**Directive:**
Arrange each line of the records below as a Markdown table with the columns Row and Line. Number the rows in order and omit blank lines.

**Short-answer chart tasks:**
*** Begin section ***
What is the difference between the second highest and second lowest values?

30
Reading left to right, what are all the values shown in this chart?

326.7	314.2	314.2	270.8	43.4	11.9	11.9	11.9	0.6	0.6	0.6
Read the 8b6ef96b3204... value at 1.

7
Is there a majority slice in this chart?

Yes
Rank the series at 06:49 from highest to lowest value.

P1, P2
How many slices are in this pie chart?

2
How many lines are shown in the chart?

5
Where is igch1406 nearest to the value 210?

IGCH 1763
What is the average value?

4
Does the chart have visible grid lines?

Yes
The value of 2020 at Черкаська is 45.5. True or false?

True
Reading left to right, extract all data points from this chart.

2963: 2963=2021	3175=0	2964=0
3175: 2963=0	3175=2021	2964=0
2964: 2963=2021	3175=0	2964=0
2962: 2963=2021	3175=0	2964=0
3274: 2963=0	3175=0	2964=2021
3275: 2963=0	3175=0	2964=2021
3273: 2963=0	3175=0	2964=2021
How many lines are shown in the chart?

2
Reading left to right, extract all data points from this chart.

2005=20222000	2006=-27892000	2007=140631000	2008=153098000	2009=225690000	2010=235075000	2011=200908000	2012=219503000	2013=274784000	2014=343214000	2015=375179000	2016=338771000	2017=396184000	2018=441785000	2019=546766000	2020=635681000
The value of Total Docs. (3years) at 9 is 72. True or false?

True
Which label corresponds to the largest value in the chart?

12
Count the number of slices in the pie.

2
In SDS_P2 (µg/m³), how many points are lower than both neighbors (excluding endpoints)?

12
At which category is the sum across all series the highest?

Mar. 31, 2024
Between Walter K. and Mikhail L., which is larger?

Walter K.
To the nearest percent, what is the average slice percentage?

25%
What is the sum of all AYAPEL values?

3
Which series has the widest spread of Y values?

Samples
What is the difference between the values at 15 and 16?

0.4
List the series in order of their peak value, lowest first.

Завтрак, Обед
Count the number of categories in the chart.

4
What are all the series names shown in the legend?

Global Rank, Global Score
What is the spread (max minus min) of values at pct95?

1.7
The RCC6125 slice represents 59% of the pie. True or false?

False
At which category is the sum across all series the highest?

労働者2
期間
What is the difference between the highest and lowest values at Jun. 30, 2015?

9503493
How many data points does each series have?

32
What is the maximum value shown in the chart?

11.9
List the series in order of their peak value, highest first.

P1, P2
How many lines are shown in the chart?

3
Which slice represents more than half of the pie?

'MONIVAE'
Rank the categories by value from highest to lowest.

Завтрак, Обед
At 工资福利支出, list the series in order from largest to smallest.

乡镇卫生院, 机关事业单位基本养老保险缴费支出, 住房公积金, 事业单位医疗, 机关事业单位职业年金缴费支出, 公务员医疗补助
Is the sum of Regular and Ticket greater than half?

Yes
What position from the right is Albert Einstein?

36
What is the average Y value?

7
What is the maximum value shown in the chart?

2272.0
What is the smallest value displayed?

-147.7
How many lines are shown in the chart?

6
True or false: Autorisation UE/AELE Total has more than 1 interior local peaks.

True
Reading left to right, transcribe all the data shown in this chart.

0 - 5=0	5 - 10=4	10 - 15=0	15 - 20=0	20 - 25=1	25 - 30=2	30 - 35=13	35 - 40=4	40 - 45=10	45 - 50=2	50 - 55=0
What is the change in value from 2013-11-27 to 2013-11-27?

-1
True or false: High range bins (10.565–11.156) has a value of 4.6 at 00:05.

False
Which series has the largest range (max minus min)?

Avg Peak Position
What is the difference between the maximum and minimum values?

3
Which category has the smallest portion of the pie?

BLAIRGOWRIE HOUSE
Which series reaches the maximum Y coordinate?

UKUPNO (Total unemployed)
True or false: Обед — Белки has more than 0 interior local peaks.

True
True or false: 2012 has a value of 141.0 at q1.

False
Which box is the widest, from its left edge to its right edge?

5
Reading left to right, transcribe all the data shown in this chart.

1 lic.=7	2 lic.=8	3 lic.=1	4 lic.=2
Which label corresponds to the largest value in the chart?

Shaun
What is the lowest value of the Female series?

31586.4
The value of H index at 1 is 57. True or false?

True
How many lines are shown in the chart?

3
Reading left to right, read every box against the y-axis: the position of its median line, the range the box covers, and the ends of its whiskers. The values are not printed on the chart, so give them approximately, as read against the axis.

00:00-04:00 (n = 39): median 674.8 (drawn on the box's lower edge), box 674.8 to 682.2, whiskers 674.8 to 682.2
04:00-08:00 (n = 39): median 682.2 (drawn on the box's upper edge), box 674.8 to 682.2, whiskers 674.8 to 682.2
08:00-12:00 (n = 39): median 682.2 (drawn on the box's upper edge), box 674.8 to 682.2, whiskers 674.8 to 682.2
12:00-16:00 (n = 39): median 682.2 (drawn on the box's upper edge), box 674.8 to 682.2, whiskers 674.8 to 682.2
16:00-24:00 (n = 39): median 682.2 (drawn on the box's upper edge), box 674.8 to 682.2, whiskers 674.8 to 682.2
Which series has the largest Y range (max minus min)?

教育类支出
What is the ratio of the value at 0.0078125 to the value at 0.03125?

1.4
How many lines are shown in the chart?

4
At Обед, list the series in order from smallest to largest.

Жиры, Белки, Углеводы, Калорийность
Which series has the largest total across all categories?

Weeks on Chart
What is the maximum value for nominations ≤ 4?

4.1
*** End section ***
**Exercise response:**
| Row | Line |
|---|---|
| 1 | What is the difference between the second highest and second lowest values? |
| 2 | 30 |
| 3 | Reading left to right, what are all the values shown in this chart? |
| 4 | 326.7	314.2	314.2	270.8	43.4	11.9	11.9	11.9	0.6	0.6	0.6 |
| 5 | Read the 8b6ef96b3204... value at 1. |
| 6 | 7 |
| 7 | Is there a majority slice in this chart? |
| 8 | Yes |
| 9 | Rank the series at 06:49 from highest to lowest value. |
| 10 | P1, P2 |
| 11 | How many slices are in this pie chart? |
| 12 | 2 |
| 13 | How many lines are shown in the chart? |
| 14 | 5 |
| 15 | Where is igch1406 nearest to the value 210? |
| 16 | IGCH 1763 |
| 17 | What is the average value? |
| 18 | 4 |
| 19 | Does the chart have visible grid lines? |
| 20 | Yes |
| 21 | The value of 2020 at Черкаська is 45.5. True or false? |
| 22 | True |
| 23 | Reading left to right, extract all data points from this chart. |
| 24 | 2963: 2963=2021	3175=0	2964=0 |
| 25 | 3175: 2963=0	3175=2021	2964=0 |
| 26 | 2964: 2963=2021	3175=0	2964=0 |
| 27 | 2962: 2963=2021	3175=0	2964=0 |
| 28 | 3274: 2963=0	3175=0	2964=2021 |
| 29 | 3275: 2963=0	3175=0	2964=2021 |
| 30 | 3273: 2963=0	3175=0	2964=2021 |
| 31 | How many lines are shown in the chart? |
| 32 | 2 |
| 33 | Reading left to right, extract all data points from this chart. |
| 34 | 2005=20222000	2006=-27892000	2007=140631000	2008=153098000	2009=225690000	2010=235075000	2011=200908000	2012=219503000	2013=274784000	2014=343214000	2015=375179000	2016=338771000	2017=396184000	2018=441785000	2019=546766000	2020=635681000 |
| 35 | The value of Total Docs. (3years) at 9 is 72. True or false? |
| 36 | True |
| 37 | Which label corresponds to the largest value in the chart? |
| 38 | 12 |
| 39 | Count the number of slices in the pie. |
| 40 | 2 |
| 41 | In SDS_P2 (µg/m³), how many points are lower than both neighbors (excluding endpoints)? |
| 42 | 12 |
| 43 | At which category is the sum across all series the highest? |
| 44 | Mar. 31, 2024 |
| 45 | Between Walter K. and Mikhail L., which is larger? |
| 46 | Walter K. |
| 47 | To the nearest percent, what is the average slice percentage? |
| 48 | 25% |
| 49 | What is the sum of all AYAPEL values? |
| 50 | 3 |
| 51 | Which series has the widest spread of Y values? |
| 52 | Samples |
| 53 | What is the difference between the values at 15 and 16? |
| 54 | 0.4 |
| 55 | List the series in order of their peak value, lowest first. |
| 56 | Завтрак, Обед |
| 57 | Count the number of categories in the chart. |
| 58 | 4 |
| 59 | What are all the series names shown in the legend? |
| 60 | Global Rank, Global Score |
| 61 | What is the spread (max minus min) of values at pct95? |
| 62 | 1.7 |
| 63 | The RCC6125 slice represents 59% of the pie. True or false? |
| 64 | False |
| 65 | At which category is the sum across all series the highest? |
| 66 | 労働者2 |
| 67 | 期間 |
| 68 | What is the difference between the highest and lowest values at Jun. 30, 2015? |
| 69 | 9503493 |
| 70 | How many data points does each series have? |
| 71 | 32 |
| 72 | What is the maximum value shown in the chart? |
| 73 | 11.9 |
| 74 | List the series in order of their peak value, highest first. |
| 75 | P1, P2 |
| 76 | How many lines are shown in the chart? |
| 77 | 3 |
| 78 | Which slice represents more than half of the pie? |
| 79 | 'MONIVAE' |
| 80 | Rank the categories by value from highest to lowest. |
| 81 | Завтрак, Обед |
| 82 | At 工资福利支出, list the series in order from largest to smallest. |
| 83 | 乡镇卫生院, 机关事业单位基本养老保险缴费支出, 住房公积金, 事业单位医疗, 机关事业单位职业年金缴费支出, 公务员医疗补助 |
| 84 | Is the sum of Regular and Ticket greater than half? |
| 85 | Yes |
| 86 | What position from the right is Albert Einstein? |
| 87 | 36 |
| 88 | What is the average Y value? |
| 89 | 7 |
| 90 | What is the maximum value shown in the chart? |
| 91 | 2272.0 |
| 92 | What is the smallest value displayed? |
| 93 | -147.7 |
| 94 | How many lines are shown in the chart? |
| 95 | 6 |
| 96 | True or false: Autorisation UE/AELE Total has more than 1 interior local peaks. |
| 97 | True |
| 98 | Reading left to right, transcribe all the data shown in this chart. |
| 99 | 0 - 5=0	5 - 10=4	10 - 15=0	15 - 20=0	20 - 25=1	25 - 30=2	30 - 35=13	35 - 40=4	40 - 45=10	45 - 50=2	50 - 55=0 |
| 100 | What is the change in value from 2013-11-27 to 2013-11-27? |
| 101 | -1 |
| 102 | True or false: High range bins (10.565–11.156) has a value of 4.6 at 00:05. |
| 103 | False |
| 104 | Which series has the largest range (max minus min)? |
| 105 | Avg Peak Position |
| 106 | What is the difference between the maximum and minimum values? |
| 107 | 3 |
| 108 | Which category has the smallest portion of the pie? |
| 109 | BLAIRGOWRIE HOUSE |
| 110 | Which series reaches the maximum Y coordinate? |
| 111 | UKUPNO (Total unemployed) |
| 112 | True or false: Обед — Белки has more than 0 interior local peaks. |
| 113 | True |
| 114 | True or false: 2012 has a value of 141.0 at q1. |
| 115 | False |
| 116 | Which box is the widest, from its left edge to its right edge? |
| 117 | 5 |
| 118 | Reading left to right, transcribe all the data shown in this chart. |
| 119 | 1 lic.=7	2 lic.=8	3 lic.=1	4 lic.=2 |
| 120 | Which label corresponds to the largest value in the chart? |
| 121 | Shaun |
| 122 | What is the lowest value of the Female series? |
| 123 | 31586.4 |
| 124 | The value of H index at 1 is 57. True or false? |
| 125 | True |
| 126 | How many lines are shown in the chart? |
| 127 | 3 |
| 128 | Reading left to right, read every box against the y-axis: the position of its median line, the range the box covers, and the ends of its whiskers. The values are not printed on the chart, so give them approximately, as read against the axis. |
| 129 | 00:00-04:00 (n = 39): median 674.8 (drawn on the box's lower edge), box 674.8 to 682.2, whiskers 674.8 to 682.2 |
| 130 | 04:00-08:00 (n = 39): median 682.2 (drawn on the box's upper edge), box 674.8 to 682.2, whiskers 674.8 to 682.2 |
| 131 | 08:00-12:00 (n = 39): median 682.2 (drawn on the box's upper edge), box 674.8 to 682.2, whiskers 674.8 to 682.2 |
| 132 | 12:00-16:00 (n = 39): median 682.2 (drawn on the box's upper edge), box 674.8 to 682.2, whiskers 674.8 to 682.2 |
| 133 | 16:00-24:00 (n = 39): median 682.2 (drawn on the box's upper edge), box 674.8 to 682.2, whiskers 674.8 to 682.2 |
| 134 | Which series has the largest Y range (max minus min)? |
| 135 | 教育类支出 |
| 136 | What is the ratio of the value at 0.0078125 to the value at 0.03125? |
| 137 | 1.4 |
| 138 | How many lines are shown in the chart? |
| 139 | 4 |
| 140 | At Обед, list the series in order from smallest to largest. |
| 141 | Жиры, Белки, Углеводы, Калорийность |
| 142 | Which series has the largest total across all categories? |
| 143 | Weeks on Chart |
| 144 | What is the maximum value for nominations ≤ 4? |
| 145 | 4.1 |